## Directions for this task
Set down the records that follow in full and without changes.

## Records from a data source
#####
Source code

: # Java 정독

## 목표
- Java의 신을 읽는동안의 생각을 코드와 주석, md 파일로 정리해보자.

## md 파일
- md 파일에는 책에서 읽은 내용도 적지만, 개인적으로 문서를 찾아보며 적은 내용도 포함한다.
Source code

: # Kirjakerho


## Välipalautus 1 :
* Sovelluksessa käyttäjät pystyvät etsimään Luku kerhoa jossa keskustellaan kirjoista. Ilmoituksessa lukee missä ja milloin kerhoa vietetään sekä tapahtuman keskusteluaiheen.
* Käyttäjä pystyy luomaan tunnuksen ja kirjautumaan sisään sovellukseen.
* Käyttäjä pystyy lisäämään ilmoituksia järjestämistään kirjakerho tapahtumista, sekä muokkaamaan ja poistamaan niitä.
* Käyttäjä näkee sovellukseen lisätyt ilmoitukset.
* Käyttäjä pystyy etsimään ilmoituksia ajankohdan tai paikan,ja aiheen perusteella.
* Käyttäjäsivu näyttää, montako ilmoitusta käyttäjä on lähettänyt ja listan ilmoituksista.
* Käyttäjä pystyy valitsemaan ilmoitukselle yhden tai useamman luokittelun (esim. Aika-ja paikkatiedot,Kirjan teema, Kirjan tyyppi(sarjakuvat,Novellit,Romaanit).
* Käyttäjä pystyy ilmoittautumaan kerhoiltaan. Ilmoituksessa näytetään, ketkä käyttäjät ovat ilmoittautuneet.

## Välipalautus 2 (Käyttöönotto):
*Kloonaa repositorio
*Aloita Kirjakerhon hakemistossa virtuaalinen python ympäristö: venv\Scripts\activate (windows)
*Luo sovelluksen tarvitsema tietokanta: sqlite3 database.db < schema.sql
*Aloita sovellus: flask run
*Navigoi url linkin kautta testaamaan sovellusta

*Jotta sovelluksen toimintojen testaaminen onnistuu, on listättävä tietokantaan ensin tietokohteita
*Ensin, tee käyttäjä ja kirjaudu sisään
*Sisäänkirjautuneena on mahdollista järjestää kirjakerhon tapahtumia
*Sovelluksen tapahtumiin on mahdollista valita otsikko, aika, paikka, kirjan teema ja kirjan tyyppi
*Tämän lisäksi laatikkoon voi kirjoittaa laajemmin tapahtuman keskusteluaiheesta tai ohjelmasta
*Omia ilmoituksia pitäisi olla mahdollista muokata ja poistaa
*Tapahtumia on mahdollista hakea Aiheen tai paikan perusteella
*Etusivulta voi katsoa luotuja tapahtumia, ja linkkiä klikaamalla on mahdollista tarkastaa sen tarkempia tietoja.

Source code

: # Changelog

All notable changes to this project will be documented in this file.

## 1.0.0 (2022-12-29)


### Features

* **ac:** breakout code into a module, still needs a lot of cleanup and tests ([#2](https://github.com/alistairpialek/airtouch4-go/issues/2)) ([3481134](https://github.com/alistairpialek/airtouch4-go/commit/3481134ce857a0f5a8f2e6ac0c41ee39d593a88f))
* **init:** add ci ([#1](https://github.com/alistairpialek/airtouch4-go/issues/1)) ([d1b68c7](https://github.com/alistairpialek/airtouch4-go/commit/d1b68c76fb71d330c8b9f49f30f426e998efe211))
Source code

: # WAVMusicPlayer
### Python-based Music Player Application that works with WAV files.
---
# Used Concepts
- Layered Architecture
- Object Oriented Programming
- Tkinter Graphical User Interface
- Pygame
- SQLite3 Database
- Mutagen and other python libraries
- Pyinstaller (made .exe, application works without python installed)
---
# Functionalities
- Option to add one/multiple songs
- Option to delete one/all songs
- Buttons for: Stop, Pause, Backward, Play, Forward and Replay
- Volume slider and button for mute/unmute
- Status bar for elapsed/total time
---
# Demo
#####
## Exercise solution
Source code

: # Java 정독

## 목표
- Java의 신을 읽는동안의 생각을 코드와 주석, md 파일로 정리해보자.

## md 파일
- md 파일에는 책에서 읽은 내용도 적지만, 개인적으로 문서를 찾아보며 적은 내용도 포함한다.
Source code

: # Kirjakerho


## Välipalautus 1 :
* Sovelluksessa käyttäjät pystyvät etsimään Luku kerhoa jossa keskustellaan kirjoista. Ilmoituksessa lukee missä ja milloin kerhoa vietetään sekä tapahtuman keskusteluaiheen.
* Käyttäjä pystyy luomaan tunnuksen ja kirjautumaan sisään sovellukseen.
* Käyttäjä pystyy lisäämään ilmoituksia järjestämistään kirjakerho tapahtumista, sekä muokkaamaan ja poistamaan niitä.
* Käyttäjä näkee sovellukseen lisätyt ilmoitukset.
* Käyttäjä pystyy etsimään ilmoituksia ajankohdan tai paikan,ja aiheen perusteella.
* Käyttäjäsivu näyttää, montako ilmoitusta käyttäjä on lähettänyt ja listan ilmoituksista.
* Käyttäjä pystyy valitsemaan ilmoitukselle yhden tai useamman luokittelun (esim. Aika-ja paikkatiedot,Kirjan teema, Kirjan tyyppi(sarjakuvat,Novellit,Romaanit).
* Käyttäjä pystyy ilmoittautumaan kerhoiltaan. Ilmoituksessa näytetään, ketkä käyttäjät ovat ilmoittautuneet.

## Välipalautus 2 (Käyttöönotto):
*Kloonaa repositorio
*Aloita Kirjakerhon hakemistossa virtuaalinen python ympäristö: venv\Scripts\activate (windows)
*Luo sovelluksen tarvitsema tietokanta: sqlite3 database.db < schema.sql
*Aloita sovellus: flask run
*Navigoi url linkin kautta testaamaan sovellusta

*Jotta sovelluksen toimintojen testaaminen onnistuu, on listättävä tietokantaan ensin tietokohteita
*Ensin, tee käyttäjä ja kirjaudu sisään
*Sisäänkirjautuneena on mahdollista järjestää kirjakerhon tapahtumia
*Sovelluksen tapahtumiin on mahdollista valita otsikko, aika, paikka, kirjan teema ja kirjan tyyppi
*Tämän lisäksi laatikkoon voi kirjoittaa laajemmin tapahtuman keskusteluaiheesta tai ohjelmasta
*Omia ilmoituksia pitäisi olla mahdollista muokata ja poistaa
*Tapahtumia on mahdollista hakea Aiheen tai paikan perusteella
*Etusivulta voi katsoa luotuja tapahtumia, ja linkkiä klikaamalla on mahdollista tarkastaa sen tarkempia tietoja.

Source code

: # Changelog

All notable changes to this project will be documented in this file.

## 1.0.0 (2022-12-29)


### Features

* **ac:** breakout code into a module, still needs a lot of cleanup and tests ([#2](https://github.com/alistairpialek/airtouch4-go/issues/2)) ([3481134](https://github.com/alistairpialek/airtouch4-go/commit/3481134ce857a0f5a8f2e6ac0c41ee39d593a88f))
* **init:** add ci ([#1](https://github.com/alistairpialek/airtouch4-go/issues/1)) ([d1b68c7](https://github.com/alistairpialek/airtouch4-go/commit/d1b68c76fb71d330c8b9f49f30f426e998efe211))
Source code

: # WAVMusicPlayer
### Python-based Music Player Application that works with WAV files.
---
# Used Concepts
- Layered Architecture
- Object Oriented Programming
- Tkinter Graphical User Interface
- Pygame
- SQLite3 Database
- Mutagen and other python libraries
- Pyinstaller (made .exe, application works without python installed)
---
# Functionalities
- Option to add one/multiple songs
- Option to delete one/all songs
- Buttons for: Stop, Pause, Backward, Play, Forward and Replay
- Volume slider and button for mute/unmute
- Status bar for elapsed/total time
---
# Demo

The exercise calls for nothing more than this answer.